At The Cloisters, we do not encounter the numbers of the dead that we are accustomed to seeing in the newspapers. Instead, The Cloister’s encourage us to think about representations of only one death. This contemplative relationship that The Cloisters encourages is important: it can renew the art for us so that we can allow ourselves to be renewed. Percy Shelley says about poetry:
The great secret of morals is Love; or a going out of our own nature, and an identification of ourselves with the beautiful which exists in thought, action or person, not our own. A man to be greatly good, must imagine intensely and comprehensively; he must put himself in the place of another and of many others; the pains and pleasures of his species must become his own. The great instrument of moral good is the imagination: and poetry administers to the effect by acting upon the cause. Poetry enlarges the circumference of the imagination.[ii]
So it should be with art. After numerous viewings of the anonymous Pieta, I still understand its significance only at an intellectual level. Looking at Christ, one senses that this is how the world responds to Love. Looking at Mary, one senses that this is how God wants us to respond to indifference and the suffering that it causes.

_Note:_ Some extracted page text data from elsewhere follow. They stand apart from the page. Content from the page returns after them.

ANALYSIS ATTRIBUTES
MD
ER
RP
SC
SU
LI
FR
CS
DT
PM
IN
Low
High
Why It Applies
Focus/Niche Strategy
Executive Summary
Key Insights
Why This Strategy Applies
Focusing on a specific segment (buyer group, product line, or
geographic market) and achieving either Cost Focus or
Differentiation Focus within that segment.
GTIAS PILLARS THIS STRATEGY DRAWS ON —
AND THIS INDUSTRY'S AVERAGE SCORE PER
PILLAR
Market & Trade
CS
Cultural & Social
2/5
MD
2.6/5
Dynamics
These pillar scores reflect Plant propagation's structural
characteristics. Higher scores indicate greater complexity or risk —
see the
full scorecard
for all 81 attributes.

I bought a postcard of the Pieta, hoping that it would remind me to think not just about art, but also about compassion and sorrow. As the threads of stability unravel in the Holy Land, the prospect of peace taking root throughout the world looks bleak. I wonder how it would be different if we all valued and had access to a space like The Cloisters. The museum invites us into an empathetic relationship with the human particular. In focusing on works like The Unicorn Tapestries and the Pieta, we are asked to engage with the pains and pleasures of humanity. The Cloisters fosters this engagement through its potential to renew our relationship with art. It is one place that we can take advantage of for furthering our education in the great secret of morals.
Notes
[i]St. Benedict writes in his Rule for monasteries, “All guests who present themselves are to be welcomed as Christ.” The Rule of St. Benedict, Edited by Timothy Fry, O.S.B. (New York: Vintage Spiritual Classics, 1998), p. 51.